What the task asks:
Please output the section of the listing below that opens with the line containing "Development Requirements, start: Jul" and closes with the line containing "Place a settlement, priority: Low", exactly and with nothing else.

Provided records:

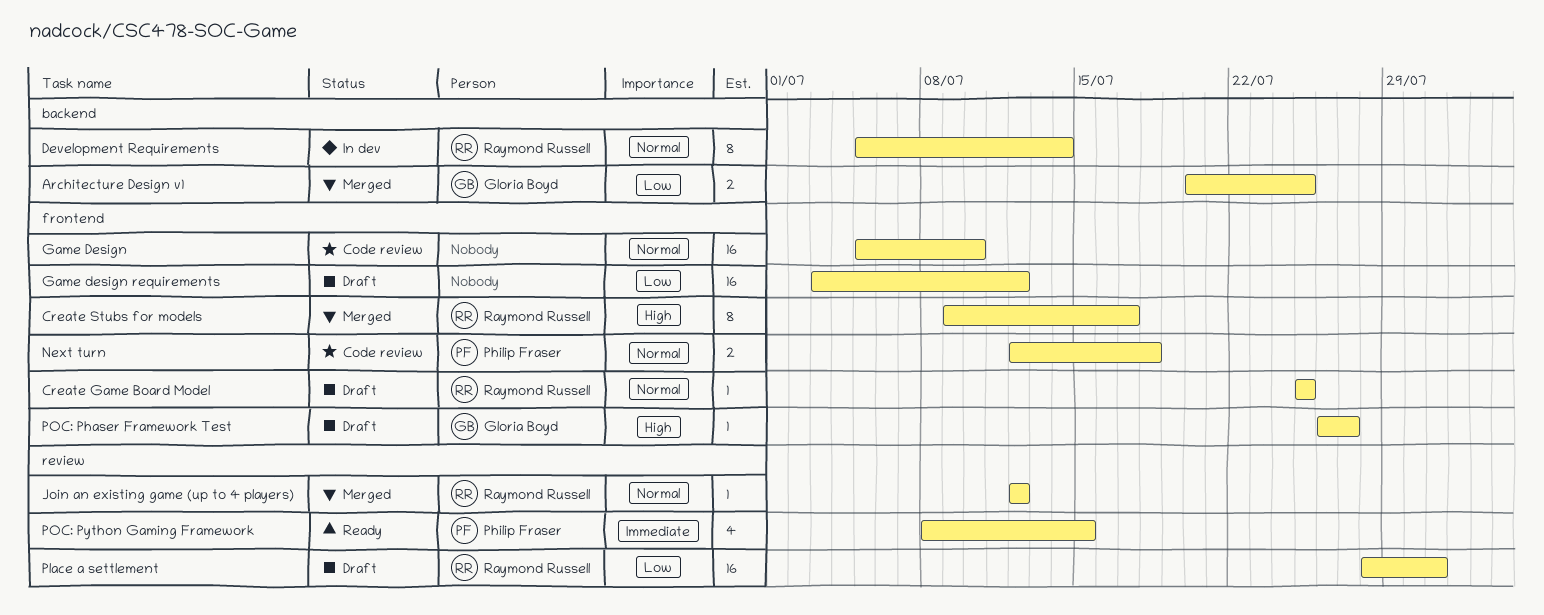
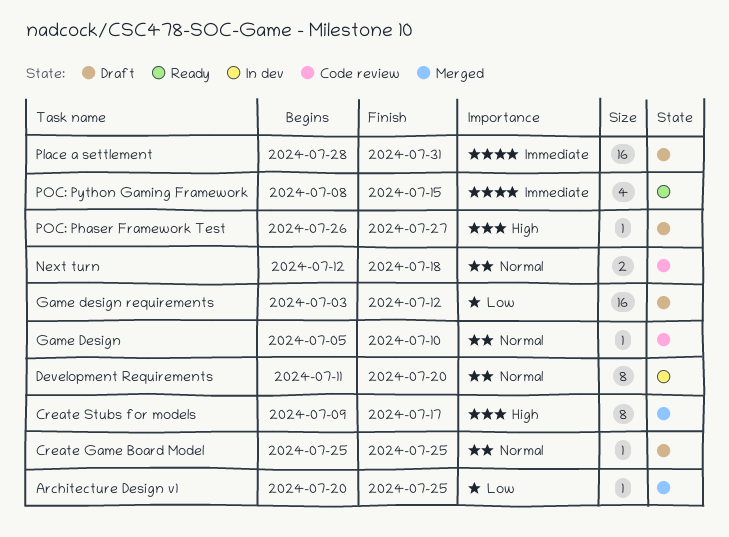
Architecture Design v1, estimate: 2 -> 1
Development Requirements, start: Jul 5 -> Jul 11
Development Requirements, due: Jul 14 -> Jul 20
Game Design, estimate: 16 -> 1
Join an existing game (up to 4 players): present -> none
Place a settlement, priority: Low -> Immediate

==

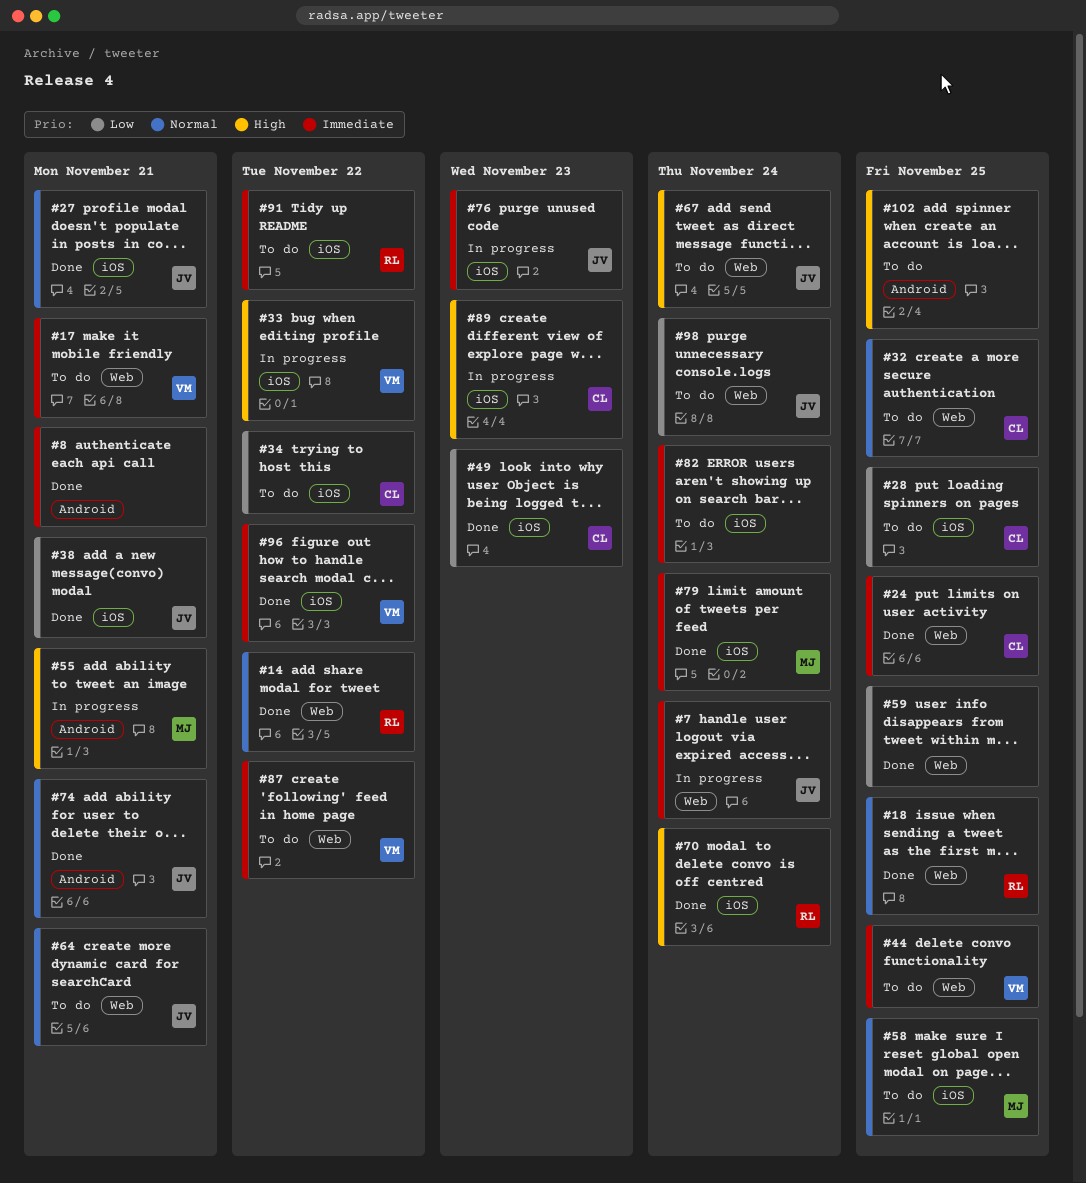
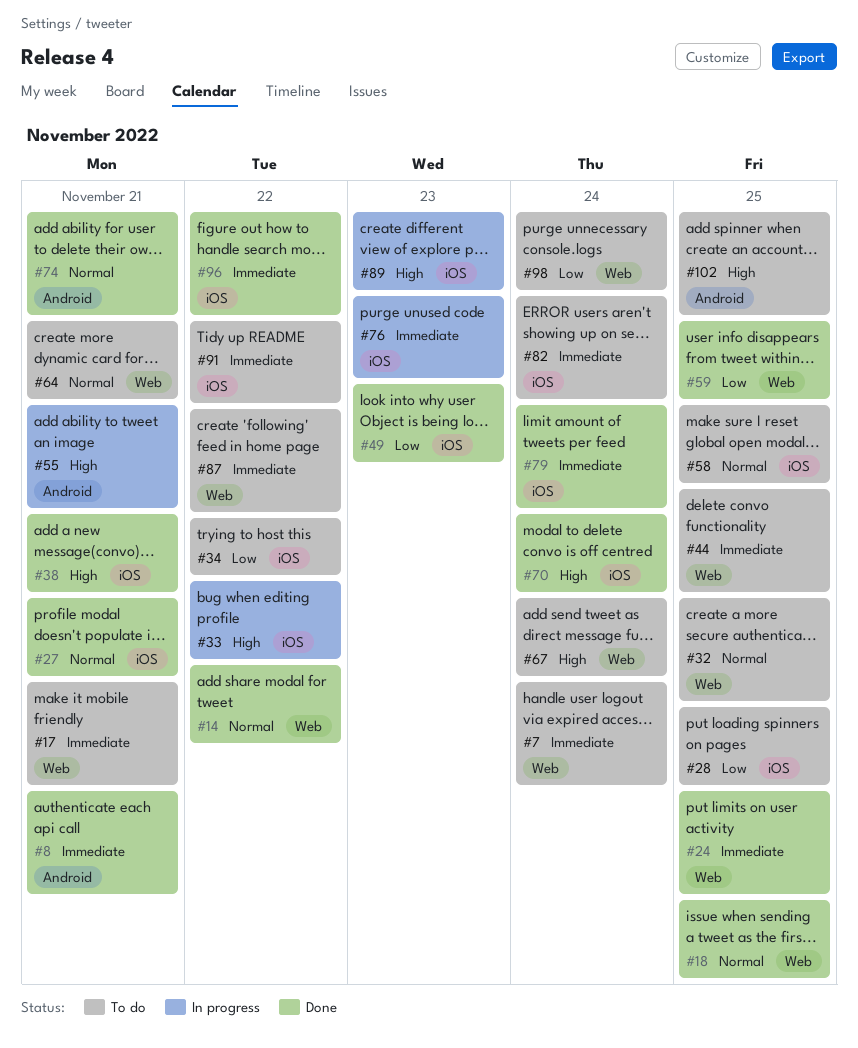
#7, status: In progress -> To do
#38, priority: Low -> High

Output of the exercise:
Development Requirements, start: Jul 5 -> Jul 11
Development Requirements, due: Jul 14 -> Jul 20
Game Design, estimate: 16 -> 1
Join an existing game (up to 4 players): present -> none
Place a settlement, priority: Low -> Immediate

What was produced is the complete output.